I get a significant speedup if I use this function for the hot loop, @rmeinl:
function get_gains!(X, current_values, idxs, gains)
@tturbo for i in eachindex(idxs)
s = 0.0
for j in eachindex(current_values)
s += sqrt(current_values[j] + X[j, idxs[i]])
end
gains[i] = s
end
end;
Anyway, thanks for the feedback. I still think that if numba is effectively doing much better than @tturbo here we need to localize the difference in the minimal working example possible and bring Chris to the table :-).
Great point thanks! I was already using the popat function suggested above so the speedup was not as drastic but it still improved a little. The latest times I got were:
# NaiveGreedy
10.766 s (82941 allocations: 15.02 MiB)
# LazyGreedy
5.904 s (201 allocations: 167.93 MiB)
# NaiveGreedy old
11.923 s (82912 allocations: 15.02 MiB)
function get_gains!(X, current_values, idxs, gains)
Threads.@threads for i in eachindex(idxs)
s = 0.0
for j in eachindex(current_values)
@inbounds s += @fastmath sqrt(current_values[j] + X[j, idxs[i]])
end
gains[i] = s
end
end;
#############################
# NaiveGreedy with @tturbo
12.853 s (27 allocations: 8.89 MiB)
function get_gains!(X, current_values, idxs, gains)
@tturbo for i in eachindex(idxs)
s = 0.0
for j in eachindex(current_values)
s += sqrt(current_values[j] + X[j, idxs[i]])
end
gains[i] = s
end
end;
This is probalby a MWE for the critical loop, in Julia:
using BenchmarkTools
using LoopVectorization
function get_gains!(x, y, idxs, gains)
@tturbo for i in eachindex(idxs)
s = 0.0
for j in eachindex(y)
s += sqrt(y[j] + x[j, idxs[i]])
end
gains[i] = s
end
end;
d = 54
n = 581012
x = rand(54, 581012)*100;
y = zeros(Float64, d)
idxs = collect(1:n);
gains = zeros(Float64, n);
@benchmark get_gains!($x, $y, $idxs, $gains)
Do you agree this is the bottleneck? But I’m too unfamiliar with Python and Numba to be sure to write something comparable there.
If we can really localize and quantify the performance difference, than we can post an issue, somewhere so someone can take a look at it.
ps: what is the Python time for the naive greedy algorithm in this case?
The MWE looks good and yes, it seems to be that get_gains! is the bottleneck.
The Python version ran in 13.24439001083374 for the NaiveGreedy but I slashed a lot of time with the removal of allocations as mentioned above.
Thank you for the very well documented example. If you or someone else can provide a MWE of the gains function above in Python/Numba, just to check if there is effectively a huge difference between the parallelization and simd Numba is able to do in comparison with what Julia/turbo does, it would be nice. Just so we understand exactly what happened overall and, perhaps, document it for improvements.
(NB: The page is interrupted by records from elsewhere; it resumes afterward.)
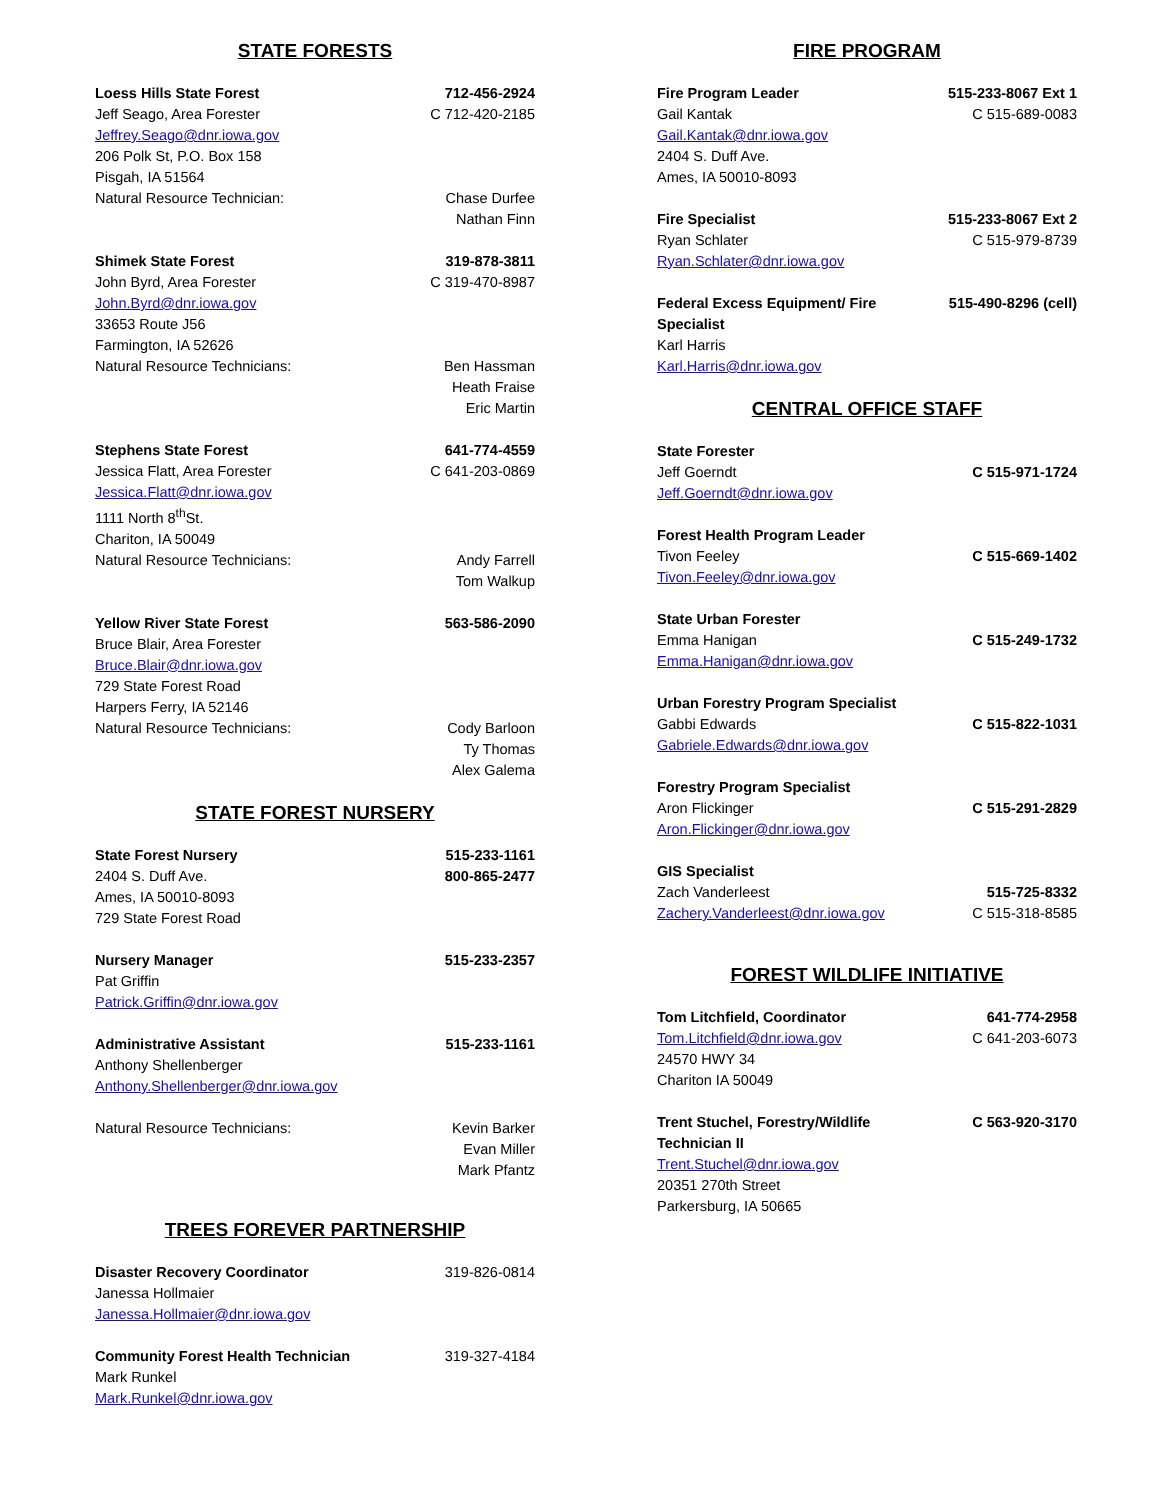STATE FORESTS
Loess Hills State Forest 712-456-2924
Jeff Seago, Area Forester C 712-420-2185
Jeffrey.Seago@dnr.iowa.gov
206 Polk St, P.O. Box 158
Pisgah, IA 51564
Natural Resource Technician: Chase Durfee
Nathan Finn
Shimek State Forest 319-878-3811
John Byrd, Area Forester C 319-470-8987
John.Byrd@dnr.iowa.gov
33653 Route J56
Farmington, IA 52626
Natural Resource Technicians: Ben Hassman
Heath Fraise
Eric Martin
Stephens State Forest 641-774-4559
Jessica Flatt, Area Forester C 641-203-0869
Jessica.Flatt@dnr.iowa.gov
1111 North 8<sup>th</sup>St.
Chariton, IA 50049
Natural Resource Technicians: Andy Farrell
Tom Walkup
Yellow River State Forest 563-586-2090
Bruce Blair, Area Forester
Bruce.Blair@dnr.iowa.gov
729 State Forest Road
Harpers Ferry, IA 52146
Natural Resource Technicians: Cody Barloon
Ty Thomas
Alex Galema
STATE FOREST NURSERY
State Forest Nursery 515-233-1161
2404 S. Duff Ave. 800-865-2477
Ames, IA 50010-8093
729 State Forest Road
Nursery Manager 515-233-2357
Pat Griffin
Patrick.Griffin@dnr.iowa.gov
Administrative Assistant 515-233-1161
Anthony Shellenberger
Anthony.Shellenberger@dnr.iowa.gov
Natural Resource Technicians: Kevin Barker
Evan Miller
Mark Pfantz
TREES FOREVER PARTNERSHIP
Disaster Recovery Coordinator 319-826-0814
Janessa Hollmaier
Janessa.Hollmaier@dnr.iowa.gov
Community Forest Health Technician 319-327-4184
Mark Runkel
Mark.Runkel@dnr.iowa.gov
FIRE PROGRAM
Fire Program Leader 515-233-8067 Ext 1
Gail Kantak C 515-689-0083
Gail.Kantak@dnr.iowa.gov
2404 S. Duff Ave.
Ames, IA 50010-8093
Fire Specialist 515-233-8067 Ext 2
Ryan Schlater C 515-979-8739
Ryan.Schlater@dnr.iowa.gov
Federal Excess Equipment/ Fire
Specialist 515-490-8296 (cell)
Karl Harris
Karl.Harris@dnr.iowa.gov
CENTRAL OFFICE STAFF
State Forester
Jeff Goerndt C 515-971-1724
Jeff.Goerndt@dnr.iowa.gov
Forest Health Program Leader
Tivon Feeley C 515-669-1402
Tivon.Feeley@dnr.iowa.gov
State Urban Forester
Emma Hanigan C 515-249-1732
Emma.Hanigan@dnr.iowa.gov
Urban Forestry Program Specialist
Gabbi Edwards C 515-822-1031
Gabriele.Edwards@dnr.iowa.gov
Forestry Program Specialist
Aron Flickinger C 515-291-2829
Aron.Flickinger@dnr.iowa.gov
GIS Specialist
Zach Vanderleest 515-725-8332
Zachery.Vanderleest@dnr.iowa.gov C 515-318-8585
FOREST WILDLIFE INITIATIVE
Tom Litchfield, Coordinator 641-774-2958
Tom.Litchfield@dnr.iowa.gov C 641-203-6073
24570 HWY 34
Chariton IA 50049
Trent Stuchel, Forestry/Wildlife
Technician II C 563-920-3170
Trent.Stuchel@dnr.iowa.gov
20351 270th Street
Parkersburg, IA 50665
Thanks. I get the same. I tried shuffling the indexes of indxs, with which the Julia code runs in 30ms instead, but still 600ms to the python code. Even a plain loop without turbo or threading runs in 145ms, thus either we are not measuring what we are expecting to measure, or the original difference of the codes is somewhere else.
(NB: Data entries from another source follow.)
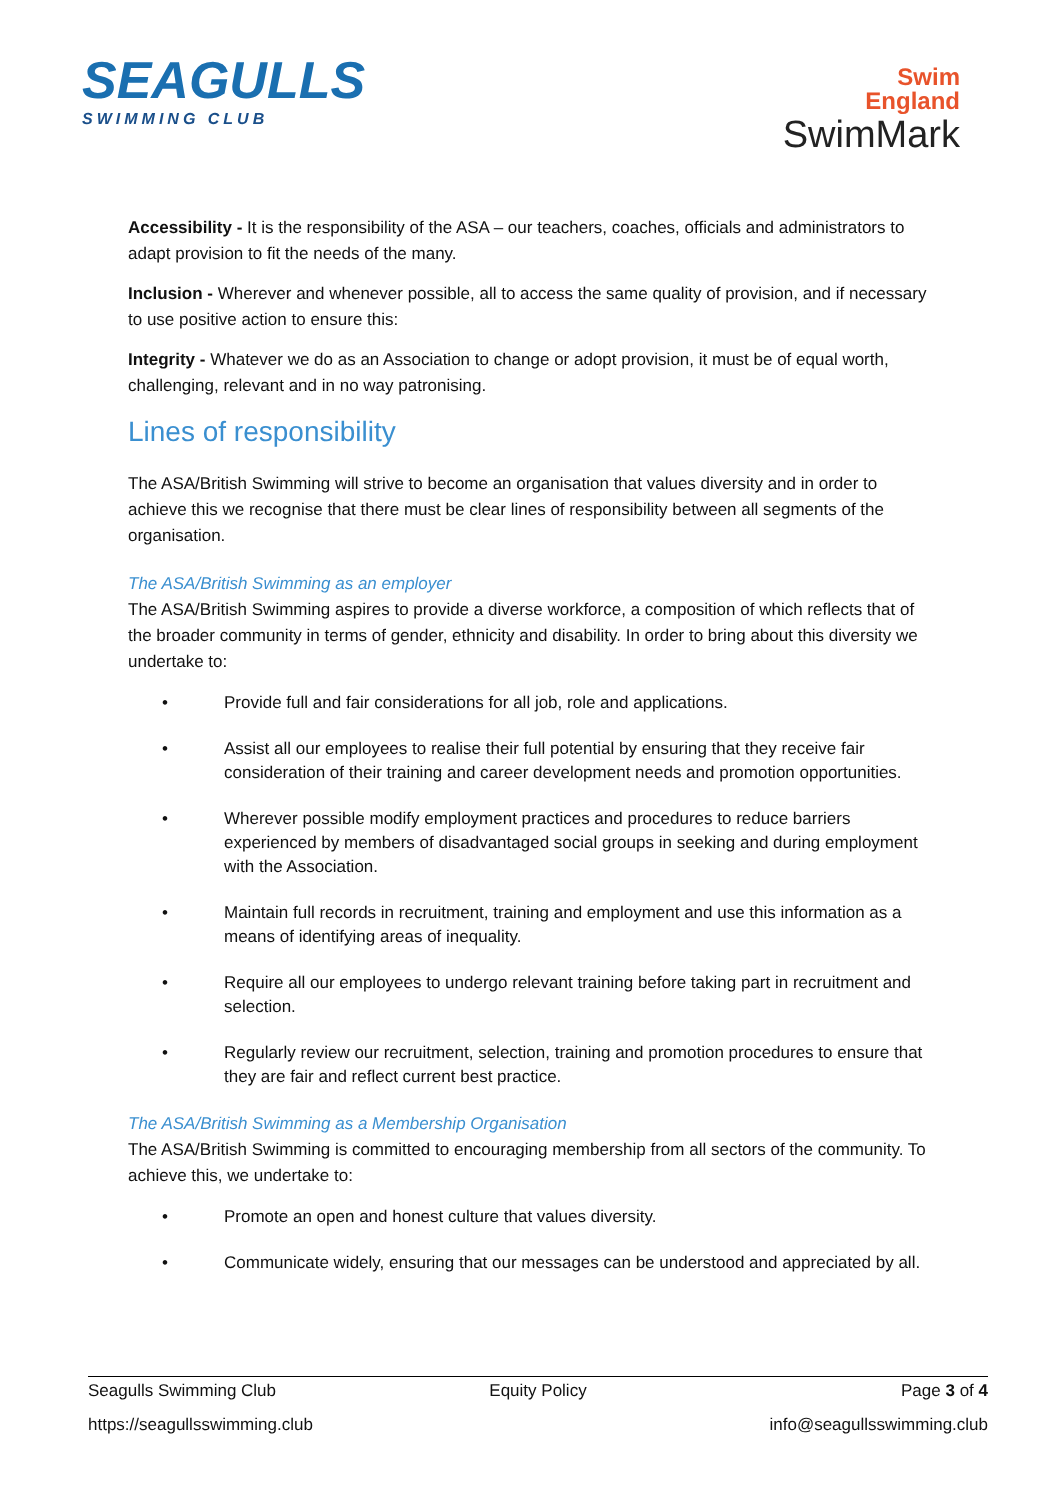SEAGULLS
SWIMMING CLUB
Swim
England
SwimMark
Accessibility - It is the responsibility of the ASA – our teachers, coaches, officials and administrators to adapt provision to fit the needs of the many.
Inclusion - Wherever and whenever possible, all to access the same quality of provision, and if necessary to use positive action to ensure this:
Integrity - Whatever we do as an Association to change or adopt provision, it must be of equal worth, challenging, relevant and in no way patronising.
Lines of responsibility
The ASA/British Swimming will strive to become an organisation that values diversity and in order to achieve this we recognise that there must be clear lines of responsibility between all segments of the organisation.
The ASA/British Swimming as an employer
The ASA/British Swimming aspires to provide a diverse workforce, a composition of which reflects that of the broader community in terms of gender, ethnicity and disability. In order to bring about this diversity we undertake to:
• Provide full and fair considerations for all job, role and applications.
• Assist all our employees to realise their full potential by ensuring that they receive fair consideration of their training and career development needs and promotion opportunities.
• Wherever possible modify employment practices and procedures to reduce barriers experienced by members of disadvantaged social groups in seeking and during employment with the Association.
• Maintain full records in recruitment, training and employment and use this information as a means of identifying areas of inequality.
• Require all our employees to undergo relevant training before taking part in recruitment and selection.
• Regularly review our recruitment, selection, training and promotion procedures to ensure that they are fair and reflect current best practice.
The ASA/British Swimming as a Membership Organisation
The ASA/British Swimming is committed to encouraging membership from all sectors of the community. To achieve this, we undertake to:
• Promote an open and honest culture that values diversity.
• Communicate widely, ensuring that our messages can be understood and appreciated by all.
Seagulls Swimming Club Equity Policy Page 3 of 4
https://seagullsswimming.club info@seagullsswimming.club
I’m not sure if this will really help. But as far as I understand, the original problem was that this python script runs in 15s, while this julia script runs in 26s.
The julia script there uses @threads, which if replaced by @tturbo (the two get_gains! functions are there), accelerates to 22s (here). Thus @threads is doing a poor job, @tturbo is much better, something somewhat expected since the loop does a very cheap calculation.
Why exactly the python script is still faster is not clear to me yet, but I am inclined to believe that the get_gains! function and the efficiency of that parallelization/vectorization is not anymore related to the difference. That is because when we tried to trim down the peformance of that function, here and here, it seems that Julia is doing fine relative to Numba (with or without @turbo).
The “solution” went on on rewriting the algorithm, and the improvements proposed above led to this “naive greedy” version which runs in 13s, but with the same “hot loop above”, and the improvement of the “lazy greedy” version, which runs in 7s.
Thus, part of the “original problem” was the poor performance of @threads for a loop that does very cheap calculations, but the greatest improvements came from changing other things not related to that loop. I still find the original problem interesting because, while clearly the path of removing allocations etc is expected to improve the Julia code, it is not completely evident where the Python script is getting those 7-10s advantage in the original implementations (and it is not in the Numba jit part).
In my experience, Julia tends to be a bit faster than Numba when things go well in general; Numba is also fast enough and quite useful, so I encourage my friends to use Numba. But Numba requires special limiting conditions to be successful; it can’t be “anything goes” like Julia. Particular attention should be paid to the use of multiple libraries in combination. For example, take a look at the following:
The only operation needed is to remove the element idxs[idx] from the array idxs. A straightforward Julia translation would be popat!(idxs, idx), even if there is a better way.
Well, I do not sort of agree that that was a straightforward translation. You improved what was being done, at least as far as I can understand. The np.where command in python is returning the array of elements for which mask==0:
Thus, what is the miracle python is doing there? Why that findall is slowing down so much the Julia code but not Python one?
IMO the “straighforward” translation would be pretty much what the OP posted originally, and while I agree that it can be improved (as you did), I don’t see why it is 50% slower in Julia than in Python.
Because findall(==(0), mask) grows incrementally by push!ing new elements, it requires several copies and is probably hard if not impossible to SIMD. It’s faster to use findall(mask .== 0), which generates a BitVector that allows for efficient determination of the output size (probably popcnt on the underlying UInt64 storage). Python is probably doing something similar.
That is a nice insight. Unfortunately my microbenchmarks indicate that findall is faster than np.where. But in that respect I must assume that I am not completely confident that I’m benchmarking the python script correctly:
Python and julia have very differenc GCs that are optimized for different things. I wonder if python’s gc is just better optimized for this particular allocation pattern. Julia’s GC is noncompacting, mark and sweep, probably optimized for high throughput with large (say big matrix) allocations, whereas python’s is based on reference counting, probably optimized for many small allocations since that’s the way you are supposed to write python code.
I say probably since I’m not an expert at garbage collection, but merely guessing.